═══ Record set ═══
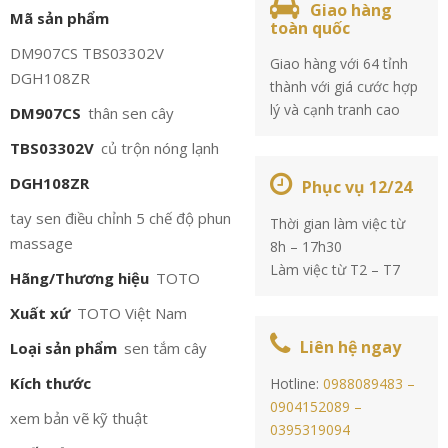
Giao hàng
Mã sản phẩm
toàn quốc
DM907CS TBS03302V
Giao hàng với 64 tỉnh
DGH108ZR
thành với giá cước hợp
lý và cạnh tranh cao
DM907CS
thân sen cây
TBS03302V
củ trộn nóng lạnh
DGH108ZR
Phục vụ 12/24
tay sen điều chỉnh 5 chế độ phun
Thời gian làm việc từ
massage
8h – 17h30
Làm việc từ T2 – T7
Hãng/Thương hiệu
TOTO
Xuất xứ
TOTO Việt Nam
Liên hệ ngay
Loại sản phẩm
sen tắm cây
Kích thước
Hotline:
0988089483 –
0904152089 –
xem bản vẽ kỹ thuật
0395319094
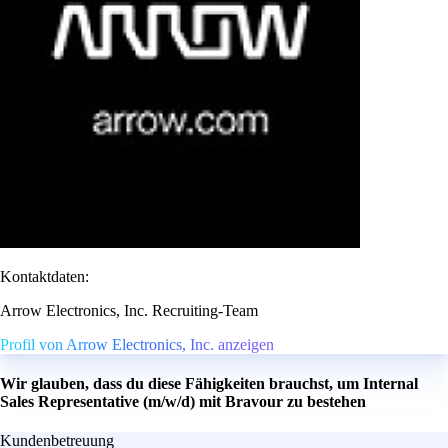
Kontaktdaten:
Arrow Electronics, Inc. Recruiting-Team
Profil von Arrow Electronics, Inc. anzeigen
Wir glauben, dass du diese Fähigkeiten brauchst, um Internal
Sales Representative (m/w/d) mit Bravour zu bestehen
Kundenbetreuung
═══
Format every line of text in the entries above as a Markdown table with the columns "No." and "Line," numbering the rows in order and skipping blank lines. Exclude the pictures from the output.

| No. | Line |
|---|---|
| 1 | Giao hàng |
| 2 | Mã sản phẩm |
| 3 | toàn quốc |
| 4 | DM907CS TBS03302V |
| 5 | Giao hàng với 64 tỉnh |
| 6 | DGH108ZR |
| 7 | thành với giá cước hợp |
| 8 | lý và cạnh tranh cao |
| 9 | DM907CS |
| 10 | thân sen cây |
| 11 | TBS03302V |
| 12 | củ trộn nóng lạnh |
| 13 | DGH108ZR |
| 14 | Phục vụ 12/24 |
| 15 | tay sen điều chỉnh 5 chế độ phun |
| 16 | Thời gian làm việc từ |
| 17 | massage |
| 18 | 8h – 17h30 |
| 19 | Làm việc từ T2 – T7 |
| 20 | Hãng/Thương hiệu |
| 21 | TOTO |
| 22 | Xuất xứ |
| 23 | TOTO Việt Nam |
| 24 | Liên hệ ngay |
| 25 | Loại sản phẩm |
| 26 | sen tắm cây |
| 27 | Kích thước |
| 28 | Hotline: |
| 29 | 0988089483 – |
| 30 | 0904152089 – |
| 31 | xem bản vẽ kỹ thuật |
| 32 | 0395319094 |
| 33 | Kontaktdaten: |
| 34 | Arrow Electronics, Inc. Recruiting-Team |
| 35 | Profil von Arrow Electronics, Inc. anzeigen |
| 36 | Wir glauben, dass du diese Fähigkeiten brauchst, um Internal |
| 37 | Sales Representative (m/w/d) mit Bravour zu bestehen |
| 38 | Kundenbetreuung |